Roda Nasib Dalam KasihNya., (Untuk Sahabat yang sedang Gundah)

“Orang beriman akan diuji oleh Tuhannya hingga makin bertambahlah imannya”
“Orang yang luar biasa memilki jalan hidup yang tidak biasa”
“Orang gagal adalah bahasa lain dari mereka yang berhenti berusaha”
“Orang yang bermasalah memiliki jiwa dan pikiran yang kacau, hanya dengan membersihkan dan menjernihkannya muncullah titik terang”
“Sejatinya manusia adalah ia yang mentauhidkan hati, pikiran, perkataan, serta perbuatannya dalam satu kesatuan gerak yang istiqomah digaris_Nya
“Pada akhirnya, kadang kita hanya bisa berkata-kata hingga biarlah praktek yang mencari teorinya sendiri”
Tetap Semangat….!
[Anonim]


Seringkali harapan tak sesuai dengan kenyataan, disinilah masalah menerpa. Peristiwa kematian, kecelakaan, kebakaran, putus cinta, sampai ditinggal kekasih, adalah hal-hal yang senantiasa datang membawa derita. Sengaja atau tidak, semua ini bisa terjadi baik karena faktor alam, maupun atas ulah manusia. Begitulah dinamika hidup bergulir seiring jejak langkah kita dalam mengarungi samudera pilihan dengan segala konsekuensinya. Singkat digambarkan bahwa hidup ini pilihan, pilihan kita hari ini akan menentukan apa pilihan kita esok hari.

Setiap orang memiliki potensi yang sama dalam fitrah kemanusiannya oleh Sang Pencipta. Hingga setiap potensi mesti teraktualkan, kita diperhadapkan pada pilihan-pilihan tindakan untuk itu. Dalam wilayah ini, lebih tergantung dari bagaimana memaknai setiap kenyataan dan menyikapinya dengan tingkah laku. Untuk itu, setiap orang berada dalam konteksnya masing-masing. Sebagai individu yang berkehendak mengarahkan kemana saja ia menorehkan jejaknya.

_DATA YANG DIBERIKAN_:
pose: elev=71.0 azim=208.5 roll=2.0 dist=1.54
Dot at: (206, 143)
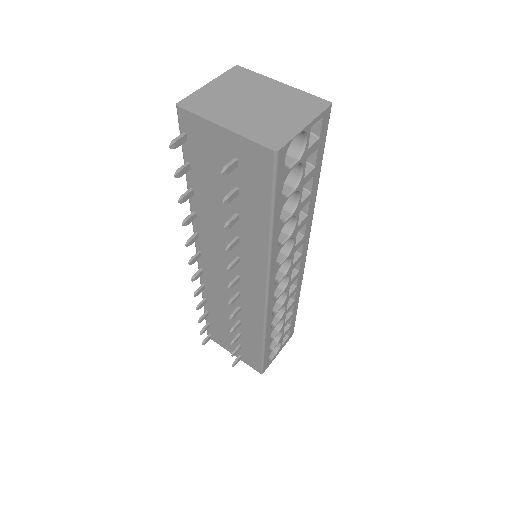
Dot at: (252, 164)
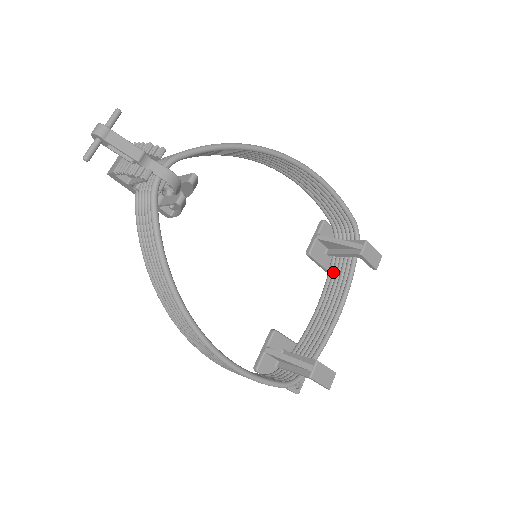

_KETENTUAN LATIHAN_:
(a) Tentukan apakah pernyataan (i), (ii), dan (iii) berikut sesuai dengan teks tentang roda nasib. Jawab ya atau tidak, lalu kutip kata-kata teks yang menentukannya. (i) Hidup digambarkan sebagai pilihan. (ii) Peristiwa yang membawa derita hanya terjadi karena ulah manusia. (iii) Setiap orang memiliki potensi yang sama dalam fitrah kemanusiaannya.
(b) Tuliskan kembali bagian teks tentang roda nasib dari "Setiap orang memiliki" sampai "ia menorehkan jejaknya." tanpa perubahan.
(c) Menurut teks tentang roda nasib, mengapa masalah datang menerpa? Jawab dalam satu sampai tiga kalimat.

_JAWABAN TIAP TUGAS_:
(a)
(i) Ya: "Singkat digambarkan bahwa hidup ini pilihan"
(ii) Tidak: "semua ini bisa terjadi baik karena faktor alam, maupun atas ulah manusia"
(iii) Ya: "Setiap orang memiliki potensi yang sama dalam fitrah kemanusiannya oleh Sang Pencipta"

(b)
Setiap orang memiliki potensi yang sama dalam fitrah kemanusiannya oleh Sang Pencipta. Hingga setiap potensi mesti teraktualkan, kita diperhadapkan pada pilihan-pilihan tindakan untuk itu. Dalam wilayah ini, lebih tergantung dari bagaimana memaknai setiap kenyataan dan menyikapinya dengan tingkah laku. Untuk itu, setiap orang berada dalam konteksnya masing-masing. Sebagai individu yang berkehendak mengarahkan kemana saja ia menorehkan jejaknya.

(c) Masalah datang menerpa karena harapan sering tidak sesuai dengan kenyataan.